:: PROVIDED MATERIAL

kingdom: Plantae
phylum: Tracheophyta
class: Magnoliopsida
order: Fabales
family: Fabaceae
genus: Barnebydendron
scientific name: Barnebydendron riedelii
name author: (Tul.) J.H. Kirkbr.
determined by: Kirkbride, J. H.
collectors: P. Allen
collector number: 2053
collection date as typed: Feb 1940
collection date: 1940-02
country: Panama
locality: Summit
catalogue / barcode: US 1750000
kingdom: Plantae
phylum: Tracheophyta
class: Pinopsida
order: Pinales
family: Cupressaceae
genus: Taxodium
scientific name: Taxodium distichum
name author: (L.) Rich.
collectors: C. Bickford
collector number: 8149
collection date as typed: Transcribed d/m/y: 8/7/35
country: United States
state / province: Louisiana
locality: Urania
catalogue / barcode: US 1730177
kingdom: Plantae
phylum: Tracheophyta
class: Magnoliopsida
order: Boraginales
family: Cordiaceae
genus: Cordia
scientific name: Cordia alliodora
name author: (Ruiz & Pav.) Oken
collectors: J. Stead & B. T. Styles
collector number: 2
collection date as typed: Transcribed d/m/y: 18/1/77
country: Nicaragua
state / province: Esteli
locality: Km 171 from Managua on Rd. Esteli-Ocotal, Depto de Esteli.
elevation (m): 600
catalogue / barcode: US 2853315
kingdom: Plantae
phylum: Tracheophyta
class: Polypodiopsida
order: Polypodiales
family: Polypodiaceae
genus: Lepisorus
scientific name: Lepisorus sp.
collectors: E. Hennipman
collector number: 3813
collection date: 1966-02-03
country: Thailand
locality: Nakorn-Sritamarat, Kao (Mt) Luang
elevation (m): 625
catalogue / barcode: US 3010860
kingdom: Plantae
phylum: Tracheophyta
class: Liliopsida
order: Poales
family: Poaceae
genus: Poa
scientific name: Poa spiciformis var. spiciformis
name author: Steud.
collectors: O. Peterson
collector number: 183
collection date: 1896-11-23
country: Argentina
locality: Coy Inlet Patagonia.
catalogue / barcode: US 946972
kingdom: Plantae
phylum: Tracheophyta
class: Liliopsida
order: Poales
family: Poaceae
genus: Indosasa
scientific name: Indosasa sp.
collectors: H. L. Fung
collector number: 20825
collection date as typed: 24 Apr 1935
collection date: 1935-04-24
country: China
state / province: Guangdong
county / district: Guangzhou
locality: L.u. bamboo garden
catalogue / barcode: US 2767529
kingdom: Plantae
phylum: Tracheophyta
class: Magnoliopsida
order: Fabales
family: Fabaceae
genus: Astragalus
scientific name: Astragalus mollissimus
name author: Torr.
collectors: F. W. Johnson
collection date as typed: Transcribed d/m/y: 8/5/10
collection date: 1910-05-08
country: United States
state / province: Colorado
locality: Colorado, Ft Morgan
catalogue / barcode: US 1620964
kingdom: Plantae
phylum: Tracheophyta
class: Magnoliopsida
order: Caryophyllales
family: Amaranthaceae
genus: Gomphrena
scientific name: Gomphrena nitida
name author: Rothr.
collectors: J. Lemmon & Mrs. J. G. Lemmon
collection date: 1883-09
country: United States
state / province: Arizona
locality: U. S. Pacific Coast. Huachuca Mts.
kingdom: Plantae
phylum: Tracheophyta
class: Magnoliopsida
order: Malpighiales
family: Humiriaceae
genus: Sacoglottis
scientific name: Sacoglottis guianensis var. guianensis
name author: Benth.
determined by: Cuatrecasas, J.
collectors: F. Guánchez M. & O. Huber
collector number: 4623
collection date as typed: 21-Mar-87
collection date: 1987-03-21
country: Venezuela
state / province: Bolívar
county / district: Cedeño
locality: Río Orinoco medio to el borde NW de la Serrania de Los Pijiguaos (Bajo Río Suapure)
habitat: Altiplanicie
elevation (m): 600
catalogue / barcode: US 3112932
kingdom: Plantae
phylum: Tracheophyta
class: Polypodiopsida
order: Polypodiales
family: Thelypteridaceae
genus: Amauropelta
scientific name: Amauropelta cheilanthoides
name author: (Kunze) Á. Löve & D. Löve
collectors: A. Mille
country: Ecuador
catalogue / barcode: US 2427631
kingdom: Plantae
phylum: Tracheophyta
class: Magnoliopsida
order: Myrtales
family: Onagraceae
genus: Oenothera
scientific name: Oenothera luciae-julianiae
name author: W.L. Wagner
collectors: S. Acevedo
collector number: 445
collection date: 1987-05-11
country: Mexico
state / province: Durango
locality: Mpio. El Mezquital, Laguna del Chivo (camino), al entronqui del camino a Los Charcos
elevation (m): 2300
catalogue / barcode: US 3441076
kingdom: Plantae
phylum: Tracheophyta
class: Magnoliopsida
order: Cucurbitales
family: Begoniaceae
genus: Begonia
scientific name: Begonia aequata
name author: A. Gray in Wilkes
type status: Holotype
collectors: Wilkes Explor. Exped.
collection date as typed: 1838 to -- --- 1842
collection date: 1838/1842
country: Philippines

::::

*WHAT NEEDS TO BE DONE*: List every line in the items above that contains the string "typed", matching case.

*THE RESULT*:
collection date as typed: Feb 1940
collection date as typed: Transcribed d/m/y: 8/7/35
collection date as typed: Transcribed d/m/y: 18/1/77
collection date as typed: 24 Apr 1935
collection date as typed: Transcribed d/m/y: 8/5/10
collection date as typed: 21-Mar-87
collection date as typed: 1838 to -- --- 1842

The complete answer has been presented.